A UN delegation led by resident and humanitarian coordinator Renata Dessallien and national heads of UN agencies returned from Sittwe on April 4 after visiting IDP camps and meeting government officials.
“What happened in Sittwe last week was not just an attack on international organisations, but an attack on the entire humanitarian response in Rakhine State,” Ms Dessallien said in the UNOCHA statement.
“We have had constructive discussions with the Myanmar authorities, who have assured us that their international obligations to ensure the safety and security of humanitarian staff will be met. Our main priority now is to work with the government to put the necessary conditions in place to allow more than 1000 humanitarian staff to get back to work to assist vulnerable people from all communities.”
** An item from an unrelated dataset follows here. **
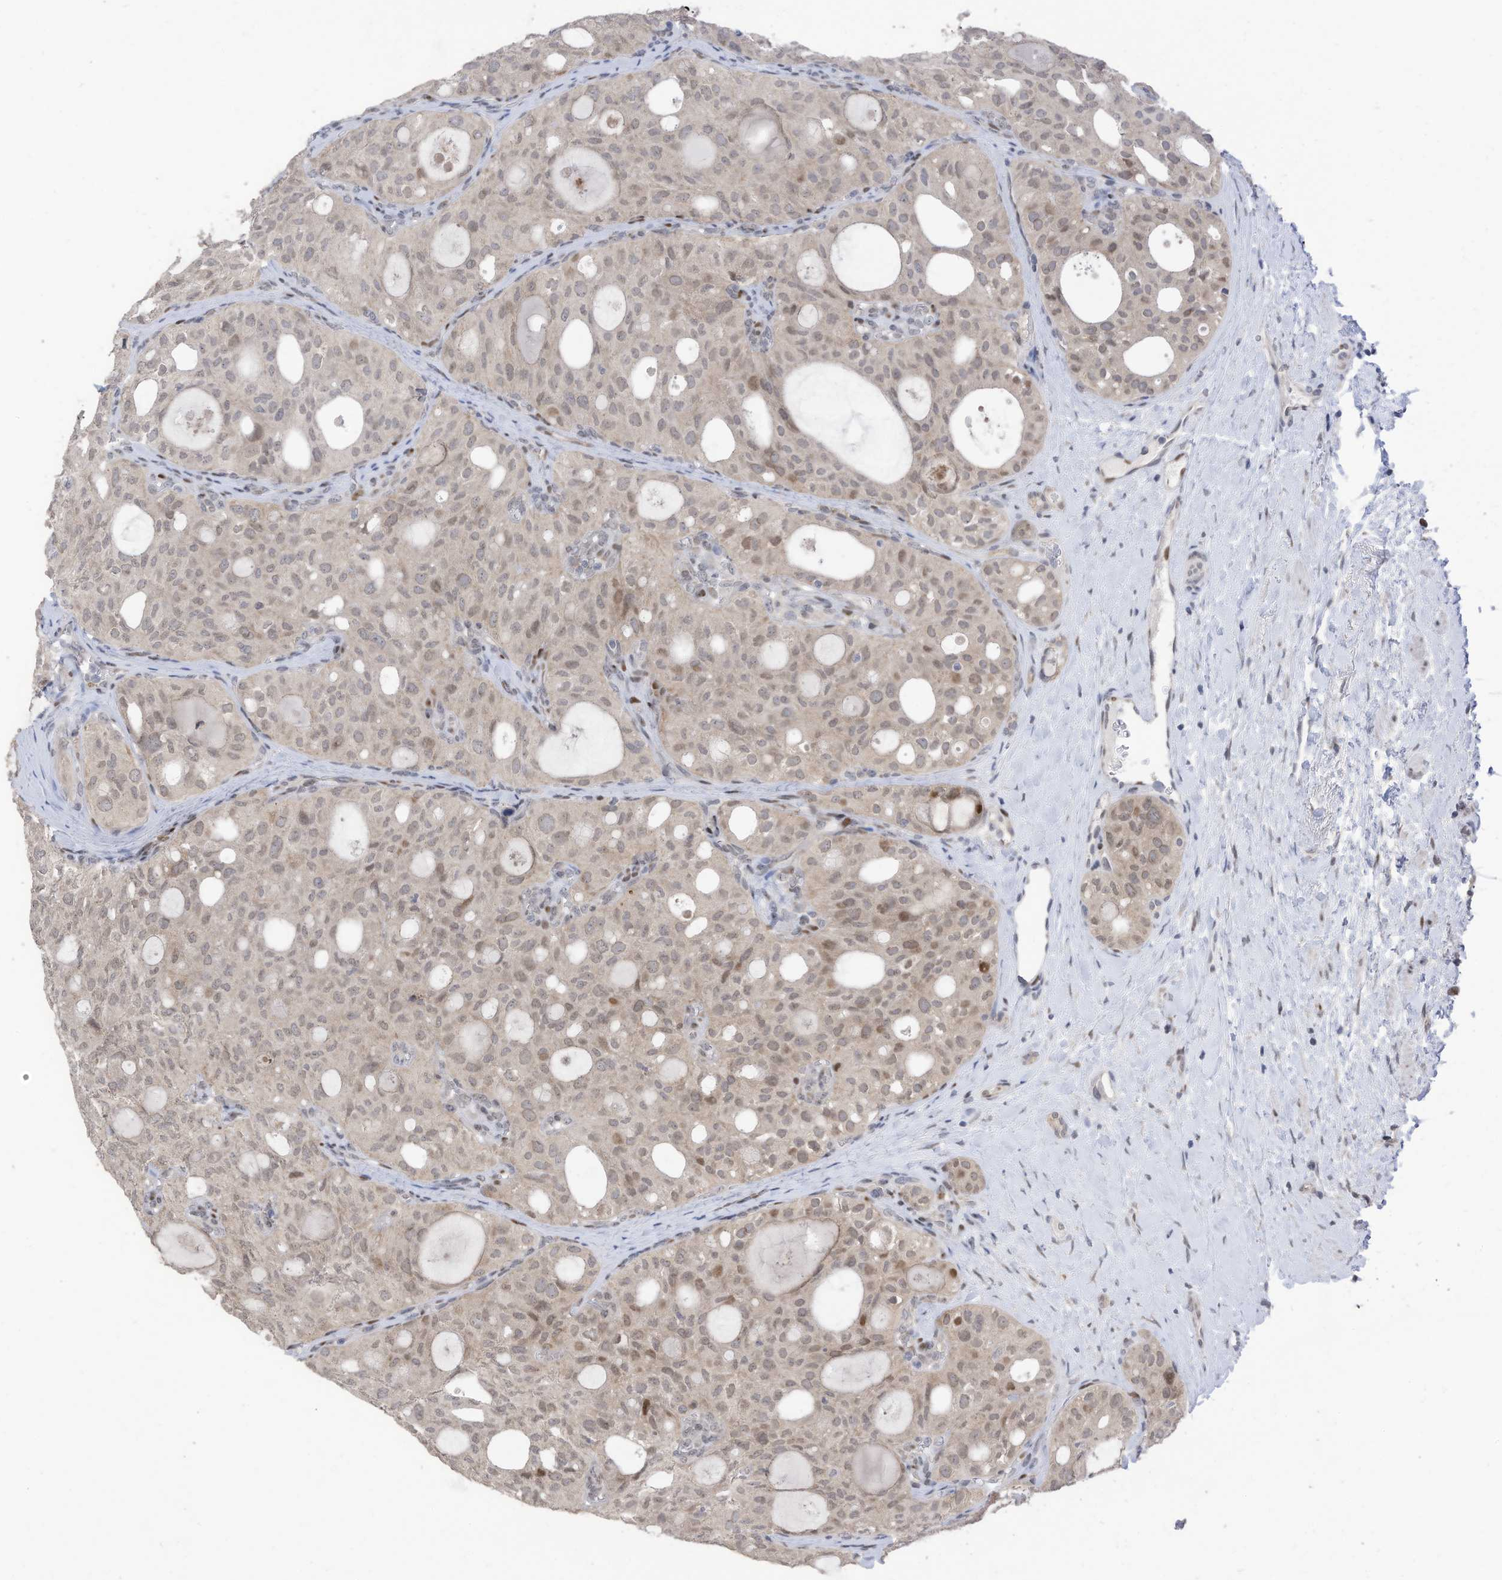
{"staining": {"intensity": "weak", "quantity": "<25%", "location": "nuclear"}, "tissue": "thyroid cancer", "cell_type": "Tumor cells", "image_type": "cancer", "snomed": [{"axis": "morphology", "description": "Follicular adenoma carcinoma, NOS"}, {"axis": "topography", "description": "Thyroid gland"}], "caption": "Immunohistochemistry of human thyroid cancer exhibits no positivity in tumor cells.", "gene": "RABL3", "patient": {"sex": "male", "age": 75}}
A report in the state-run New Light of Myanmar on April 4 said the Japanese government had pledged some US$16 million to support UNICEF, UNHCR and World Food Programme operations in conflict-afflicted ethnic areas, including Kachin and Rakhine states.
The Japanese government reportedly pledged more than $2.5 million to UNICEF in order to “help children affected by conflict in Rakhine and Kachin States to access life-saving services such as clean water, sanitation, life-saving medicines to treat diarrhoea, pneumonia and other diseases”.
The funding boost will reportedly see both lactating women and children suffering from severe acute malnutrition receive “multi-nutrient sprinkles and tablets”.
The state newspaper also reported that Japan – the largest single donor to WFP operations in the country – will provide support to the Myanmar government in addressing “issues related to citizenship”.